The Great Un-Following

Enough already. Stop. If I’m friends with you on Facebook, it’s because I think you’re at least okay enough for me to be curious and maybe care a little about what is going on in your life. I did not become virtual friends with you so I could read the rehashed political shit you post all day long. Do you really think that reposting that clever blurb is going to make people suddenly sit up and say “Hey! The Democrats/Republicans really are assholes! All this time I’ve been wrong!” Or are you just trying to get “likes” from your like-minded friends to make you feel like you belong somewhere? I’d rather see pictures of your kids/dogs/what you’re having for dinner than one more pointless political attack. On anybody. If you really feel you must make your outrage known, at least write it yourself. Don’t post links. That’s just lazy.

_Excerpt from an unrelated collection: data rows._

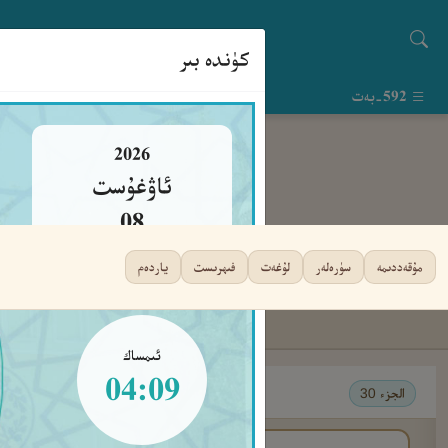
كۈندە بىر
592-بەت
2026
ئاۋغۇست
08
شەنبە
مۇقەددىمە
سۈرەلەر
لۇغەت
فىھرىست
ياردەم
ئىمساك
04:09
الجزء 30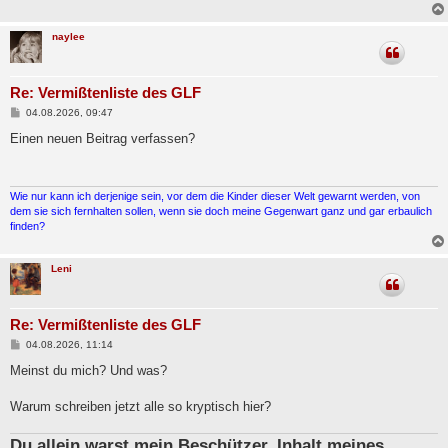
naylee
Re: Vermißtenliste des GLF
B
04.08.2026, 09:47
e
i
Einen neuen Beitrag verfassen?
t
r
a
g
Wie nur kann ich derjenige sein, vor dem die Kinder dieser Welt gewarnt werden, von
dem sie sich fernhalten sollen, wenn sie doch meine Gegenwart ganz und gar erbaulich
finden?
Leni
Re: Vermißtenliste des GLF
B
04.08.2026, 11:14
e
i
Meinst du mich? Und was?
t
r
a
Warum schreiben jetzt alle so kryptisch hier?
g
Du allein warst mein Beschützer, Inhalt meines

Here’s an idea. Go out and make something. Create. Forget about all the shit your political parties and their corporate overlords shovel you, and do something to make the world a brighter place. Write a poem. Buy a child an ice cream cone. Live.
Now join me, starting today, and unfollow everyone in your newsfeed who reposts someone else’s political bullshit. Sooner or later they’ll just be posting it to themselves, caught in a tiny misinformation loop. And we can all go back to looking at pics of each other’s dogs. But not cats, because f that.